Careful monitoring is non -negotiable.
And for patients being discharged to their own homes, patient and family education becomes the primary nursing intervention.
You must aggressively teach the patient to maintain a strict written medication record at home.
Because it's so easy to forget.
Exactly.
When you are exhausted and in pain, it is incredibly easy to forget when you took your last dose, which is exactly how accidental overdoses occur.

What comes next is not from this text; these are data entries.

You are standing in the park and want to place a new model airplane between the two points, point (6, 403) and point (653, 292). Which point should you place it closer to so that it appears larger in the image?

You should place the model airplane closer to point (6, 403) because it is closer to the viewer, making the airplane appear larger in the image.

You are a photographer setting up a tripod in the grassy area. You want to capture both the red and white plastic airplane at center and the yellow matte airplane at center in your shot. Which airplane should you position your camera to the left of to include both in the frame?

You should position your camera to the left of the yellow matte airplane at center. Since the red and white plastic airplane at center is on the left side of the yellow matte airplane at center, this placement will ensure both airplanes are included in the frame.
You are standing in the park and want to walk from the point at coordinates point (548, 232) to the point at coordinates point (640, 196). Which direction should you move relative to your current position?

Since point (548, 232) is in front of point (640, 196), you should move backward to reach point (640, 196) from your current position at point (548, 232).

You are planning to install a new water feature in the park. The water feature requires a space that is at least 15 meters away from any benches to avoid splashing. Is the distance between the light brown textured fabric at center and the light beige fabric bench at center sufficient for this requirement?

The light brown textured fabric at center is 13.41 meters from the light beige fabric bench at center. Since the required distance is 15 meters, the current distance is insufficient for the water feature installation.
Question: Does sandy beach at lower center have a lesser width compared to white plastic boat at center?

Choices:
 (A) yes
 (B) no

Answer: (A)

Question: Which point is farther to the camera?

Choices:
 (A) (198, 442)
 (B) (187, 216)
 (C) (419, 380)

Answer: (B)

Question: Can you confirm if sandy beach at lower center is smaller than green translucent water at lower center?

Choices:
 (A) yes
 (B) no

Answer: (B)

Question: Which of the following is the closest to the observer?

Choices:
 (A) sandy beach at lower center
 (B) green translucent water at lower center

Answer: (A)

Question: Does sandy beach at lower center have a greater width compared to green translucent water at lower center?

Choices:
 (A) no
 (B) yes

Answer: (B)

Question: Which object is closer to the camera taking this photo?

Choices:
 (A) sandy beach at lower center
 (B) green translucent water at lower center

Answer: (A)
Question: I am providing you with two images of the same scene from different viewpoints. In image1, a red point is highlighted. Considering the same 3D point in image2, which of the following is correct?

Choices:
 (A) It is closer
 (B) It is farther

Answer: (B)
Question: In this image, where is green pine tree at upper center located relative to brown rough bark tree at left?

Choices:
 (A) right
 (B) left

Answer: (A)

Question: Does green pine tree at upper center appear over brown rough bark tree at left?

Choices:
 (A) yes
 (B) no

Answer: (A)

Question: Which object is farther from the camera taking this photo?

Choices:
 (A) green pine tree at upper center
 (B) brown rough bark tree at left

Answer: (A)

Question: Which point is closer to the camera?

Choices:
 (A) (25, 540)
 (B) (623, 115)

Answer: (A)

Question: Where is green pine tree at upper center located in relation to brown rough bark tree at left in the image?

You also need to verify that 24 -hour assistance telephone numbers are prominently displayed in their home so they aren't left stranded if complications arise.
And don't forget to empower the family.
Teach them how to properly use non -pharmacologic adjuncts, how to safely apply warm compresses, how to help the patient reposition, and how to use quiet environments or soft music to augment the pharmacological plan.
If we pull all of these concepts together, the nerve fibers, the subjective assessments, the medications, the environmental factors, it raises a really fascinating question regarding the biopsychosocial model.
What's that?
If pain is genuinely constructed by an entanglement of biological, psychological, and sociological factors all reacting together, how might the actual physical design of a patient's hospital room or the tone of voice the nurse uses or the specific social support waiting for them in their community literally and physically alter their central nervous system's pain pathways?
It suggests that the environment we construct around a patient is just as potent a medical intervention as the IV fluids or the opioids we administer.
That is a profound realization to carry with you onto the clinical floor.
How does the environment you create for your patient physically change their nervous system?
It's powerful.
It really is.
Well, thank you so much for joining us for this deep dive into chapter seven.
On behalf of the last minute lecture team, we wanna wish you the absolute best of luck on your upcoming exams, and more importantly, in your future clinical practice.
You are going to be an incredible nurse.